Amid the ongoing legal fallout from Fyre Festival’s doomed 2017 event, and subsequent documentaries by Netflix and Hulu, the streaming platforms could be facing subpoenas from the trustee overseeing the festival’s bankruptcy.
According to a report by Bloomberg, federal trustee Gregory Messer is looking to find out more about how Netflix and Hulu obtained ‘insider’ footage for their documentaries, and how much Fyre’s founder Billy McFarland was paid for an interview broadcast in Hulu’s.
It has also been reported that Messer wants to issue subpoenas to ticket resale site Stubhub over a $464,283 transfer, a $453,423 payment to reseller Vivid Seats, and a $275,000 transfer at the end of 2016 to McFarland’s mother, Irene.

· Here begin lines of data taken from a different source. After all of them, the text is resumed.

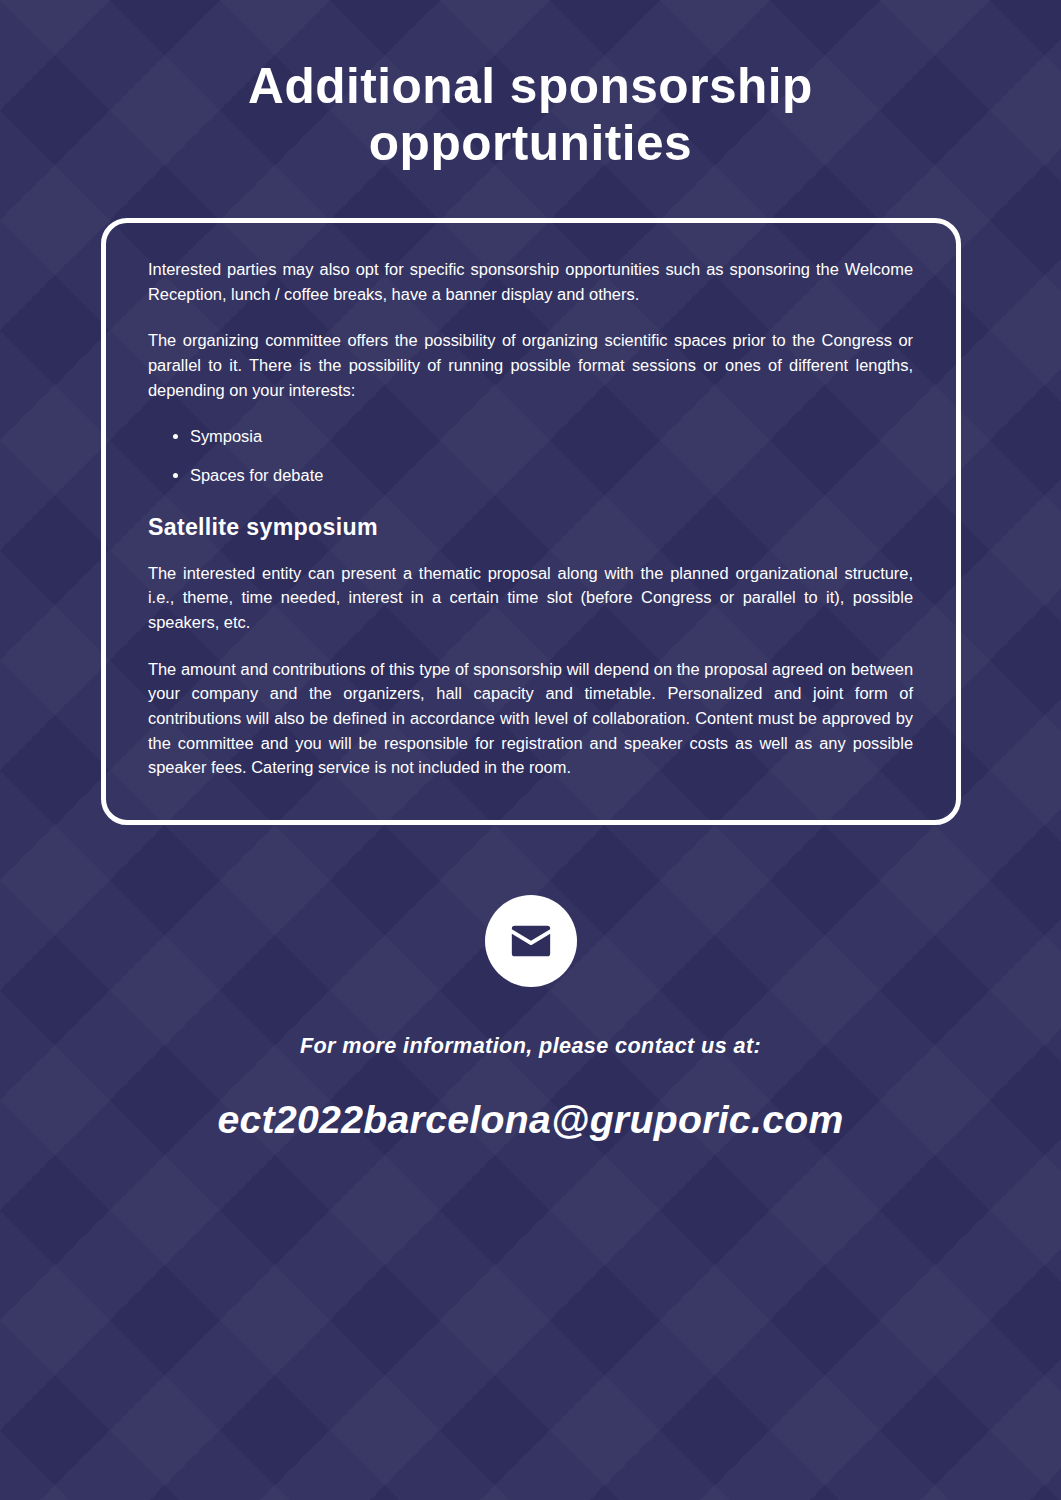Additional sponsorship opportunities
Interested parties may also opt for specific sponsorship opportunities such as sponsoring the Welcome Reception, lunch / coffee breaks, have a banner display and others.
The organizing committee offers the possibility of organizing scientific spaces prior to the Congress or parallel to it. There is the possibility of running possible format sessions or ones of different lengths, depending on your interests:
Symposia
Spaces for debate
Satellite symposium
The interested entity can present a thematic proposal along with the planned organizational structure, i.e., theme, time needed, interest in a certain time slot (before Congress or parallel to it), possible speakers, etc.
The amount and contributions of this type of sponsorship will depend on the proposal agreed on between your company and the organizers, hall capacity and timetable. Personalized and joint form of contributions will also be defined in accordance with level of collaboration. Content must be approved by the committee and you will be responsible for registration and speaker costs as well as any possible speaker fees. Catering service is not included in the room.
For more information, please contact us at:
ect2022barcelona@gruporic.com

The subpoenas issued to Netflix and Hulu are still pending. They follow an earlier round of demands by Messer which together represent $13.5 million in wire transfers. This is slightly over half of the $26 million he is trying to recover for Fyre Festival’s creditors.
“In order to create the documentaries, both Hulu and Netflix used unique behind-the-scenes footage of the festival,” Messer said in the filing obtained by Bloomberg.
“Due to a lack of information, it is impossible for the Trustee to determine where the footage came from and whether such footage was an asset of the Debtor’s estate.”
In January Ja Rule, who was one of Fyre Festival’s founders, tweeted his belief that there were ethical issues surrounding the documentaries.
“Hulu PAID BILLY!!! That money should’ve [gone] to the Bahamian ppl Netflix PAID fuck Jerry the same guys that did the promo for the festival… The docs clearly have Billy at fault but let’s blame the rapper lmao ok…,” he said.